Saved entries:

-=-=-

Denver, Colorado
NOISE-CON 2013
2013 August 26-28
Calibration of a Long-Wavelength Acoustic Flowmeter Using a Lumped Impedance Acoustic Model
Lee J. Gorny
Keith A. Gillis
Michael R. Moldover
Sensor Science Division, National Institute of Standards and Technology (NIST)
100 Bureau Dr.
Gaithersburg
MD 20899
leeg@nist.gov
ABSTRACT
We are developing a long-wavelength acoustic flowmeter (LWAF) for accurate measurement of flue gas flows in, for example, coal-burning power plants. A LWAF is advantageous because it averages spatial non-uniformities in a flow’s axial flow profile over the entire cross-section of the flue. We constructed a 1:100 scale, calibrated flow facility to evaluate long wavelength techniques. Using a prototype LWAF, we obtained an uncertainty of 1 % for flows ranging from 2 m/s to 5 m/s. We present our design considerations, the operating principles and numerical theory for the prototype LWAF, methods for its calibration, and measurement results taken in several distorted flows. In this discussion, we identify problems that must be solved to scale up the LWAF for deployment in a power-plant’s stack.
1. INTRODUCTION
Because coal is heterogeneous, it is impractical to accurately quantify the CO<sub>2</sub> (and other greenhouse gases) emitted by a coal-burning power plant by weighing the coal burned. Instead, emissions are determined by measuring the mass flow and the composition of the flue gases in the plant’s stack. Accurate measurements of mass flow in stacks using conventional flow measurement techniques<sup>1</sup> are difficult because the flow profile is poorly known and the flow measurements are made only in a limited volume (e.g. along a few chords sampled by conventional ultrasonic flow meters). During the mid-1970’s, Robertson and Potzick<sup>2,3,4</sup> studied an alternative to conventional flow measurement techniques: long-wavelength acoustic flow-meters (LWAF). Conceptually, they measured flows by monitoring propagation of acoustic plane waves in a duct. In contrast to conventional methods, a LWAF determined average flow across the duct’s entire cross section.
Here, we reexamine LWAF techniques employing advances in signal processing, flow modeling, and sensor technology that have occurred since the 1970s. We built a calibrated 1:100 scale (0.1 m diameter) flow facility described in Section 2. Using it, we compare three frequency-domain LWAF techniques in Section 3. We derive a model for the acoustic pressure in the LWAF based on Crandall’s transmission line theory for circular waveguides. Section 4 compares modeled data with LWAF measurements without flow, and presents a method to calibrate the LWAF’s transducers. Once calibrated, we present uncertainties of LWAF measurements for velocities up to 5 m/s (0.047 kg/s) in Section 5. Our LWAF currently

-=-=-

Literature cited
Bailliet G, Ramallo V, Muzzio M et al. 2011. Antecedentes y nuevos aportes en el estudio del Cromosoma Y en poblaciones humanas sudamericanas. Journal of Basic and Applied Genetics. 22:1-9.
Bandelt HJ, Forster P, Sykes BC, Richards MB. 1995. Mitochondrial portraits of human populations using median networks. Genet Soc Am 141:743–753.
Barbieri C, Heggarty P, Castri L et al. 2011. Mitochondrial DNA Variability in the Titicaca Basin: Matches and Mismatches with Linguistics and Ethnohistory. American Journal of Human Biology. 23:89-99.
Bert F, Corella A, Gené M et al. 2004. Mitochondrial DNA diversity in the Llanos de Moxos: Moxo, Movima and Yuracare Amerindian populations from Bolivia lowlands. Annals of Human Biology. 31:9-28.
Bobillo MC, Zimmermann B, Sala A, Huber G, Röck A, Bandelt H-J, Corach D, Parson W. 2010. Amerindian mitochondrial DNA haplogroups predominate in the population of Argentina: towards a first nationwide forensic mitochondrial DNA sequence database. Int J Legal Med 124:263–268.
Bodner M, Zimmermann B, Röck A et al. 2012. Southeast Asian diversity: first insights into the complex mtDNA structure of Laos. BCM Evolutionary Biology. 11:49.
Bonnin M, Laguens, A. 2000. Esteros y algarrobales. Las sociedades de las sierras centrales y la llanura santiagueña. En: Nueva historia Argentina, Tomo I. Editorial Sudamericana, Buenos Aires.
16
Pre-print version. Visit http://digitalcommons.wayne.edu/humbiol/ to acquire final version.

-=-=-

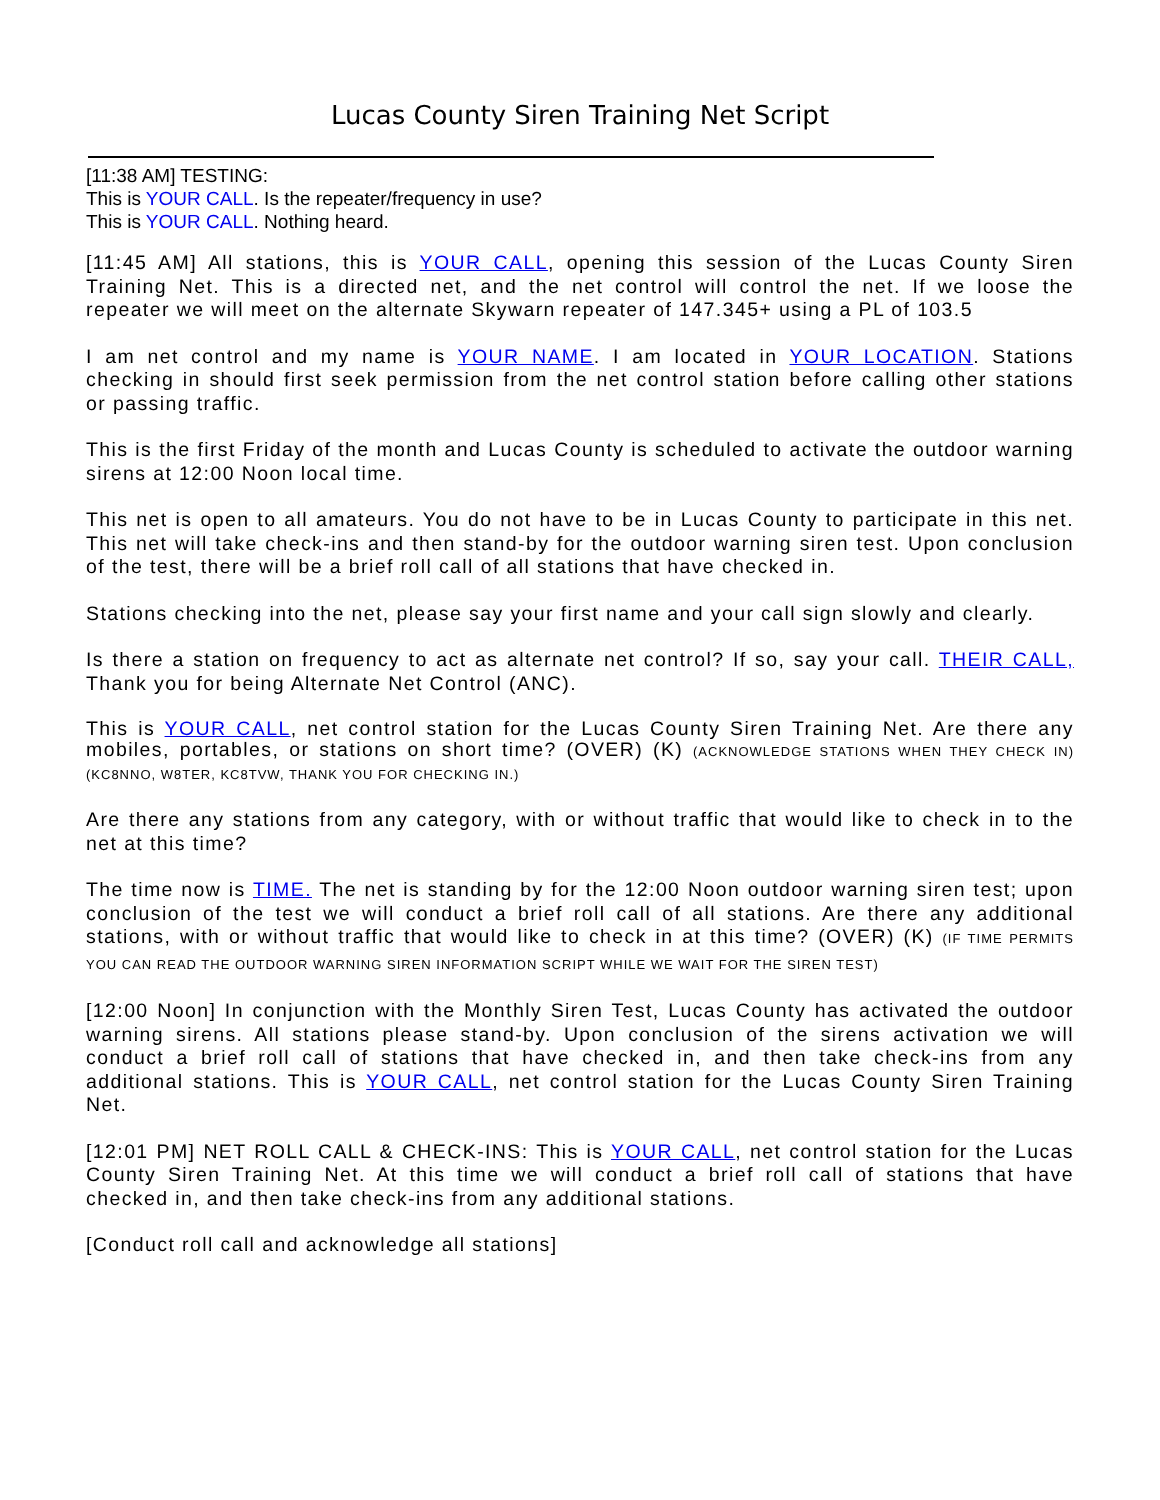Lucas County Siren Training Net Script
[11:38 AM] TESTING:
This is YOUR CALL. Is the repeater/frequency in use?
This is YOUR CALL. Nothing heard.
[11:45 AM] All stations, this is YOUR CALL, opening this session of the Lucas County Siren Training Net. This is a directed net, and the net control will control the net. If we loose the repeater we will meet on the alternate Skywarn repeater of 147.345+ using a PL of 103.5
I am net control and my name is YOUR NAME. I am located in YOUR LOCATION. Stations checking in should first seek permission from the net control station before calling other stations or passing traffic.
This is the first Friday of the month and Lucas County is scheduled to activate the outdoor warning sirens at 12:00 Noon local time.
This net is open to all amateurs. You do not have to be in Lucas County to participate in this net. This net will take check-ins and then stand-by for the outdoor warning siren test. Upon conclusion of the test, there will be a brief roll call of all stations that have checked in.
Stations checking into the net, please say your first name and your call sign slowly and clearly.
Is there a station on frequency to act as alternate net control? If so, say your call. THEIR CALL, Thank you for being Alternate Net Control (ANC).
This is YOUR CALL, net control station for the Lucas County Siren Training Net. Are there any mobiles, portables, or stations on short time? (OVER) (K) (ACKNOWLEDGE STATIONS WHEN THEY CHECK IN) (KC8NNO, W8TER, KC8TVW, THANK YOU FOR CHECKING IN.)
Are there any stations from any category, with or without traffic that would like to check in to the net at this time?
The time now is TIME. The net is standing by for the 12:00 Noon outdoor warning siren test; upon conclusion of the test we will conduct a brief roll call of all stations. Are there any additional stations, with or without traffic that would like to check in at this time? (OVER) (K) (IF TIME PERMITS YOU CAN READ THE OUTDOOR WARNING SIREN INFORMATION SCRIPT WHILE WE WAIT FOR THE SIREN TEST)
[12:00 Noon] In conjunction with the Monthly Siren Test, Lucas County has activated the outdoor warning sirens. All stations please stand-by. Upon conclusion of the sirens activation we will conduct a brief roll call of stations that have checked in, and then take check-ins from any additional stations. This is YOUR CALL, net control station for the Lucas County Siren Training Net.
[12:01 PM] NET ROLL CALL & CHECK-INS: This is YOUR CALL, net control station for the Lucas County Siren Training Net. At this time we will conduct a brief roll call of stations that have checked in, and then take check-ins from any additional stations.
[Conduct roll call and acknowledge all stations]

-=-=-

## Problem requirements
Retype the records above, but only those lines that fall between the line containing "This is YOUR CALL. Is" and the line containing "Are there any stations", with both of those lines included, exactly as written.

## Solution for this task
This is YOUR CALL. Is the repeater/frequency in use?
This is YOUR CALL. Nothing heard.
[11:45 AM] All stations, this is YOUR CALL, opening this session of the Lucas County Siren Training Net. This is a directed net, and the net control will control the net. If we loose the repeater we will meet on the alternate Skywarn repeater of 147.345+ using a PL of 103.5
I am net control and my name is YOUR NAME. I am located in YOUR LOCATION. Stations checking in should first seek permission from the net control station before calling other stations or passing traffic.
This is the first Friday of the month and Lucas County is scheduled to activate the outdoor warning sirens at 12:00 Noon local time.
This net is open to all amateurs. You do not have to be in Lucas County to participate in this net. This net will take check-ins and then stand-by for the outdoor warning siren test. Upon conclusion of the test, there will be a brief roll call of all stations that have checked in.
Stations checking into the net, please say your first name and your call sign slowly and clearly.
Is there a station on frequency to act as alternate net control? If so, say your call. THEIR CALL, Thank you for being Alternate Net Control (ANC).
This is YOUR CALL, net control station for the Lucas County Siren Training Net. Are there any mobiles, portables, or stations on short time? (OVER) (K) (ACKNOWLEDGE STATIONS WHEN THEY CHECK IN) (KC8NNO, W8TER, KC8TVW, THANK YOU FOR CHECKING IN.)
Are there any stations from any category, with or without traffic that would like to check in to the net at this time?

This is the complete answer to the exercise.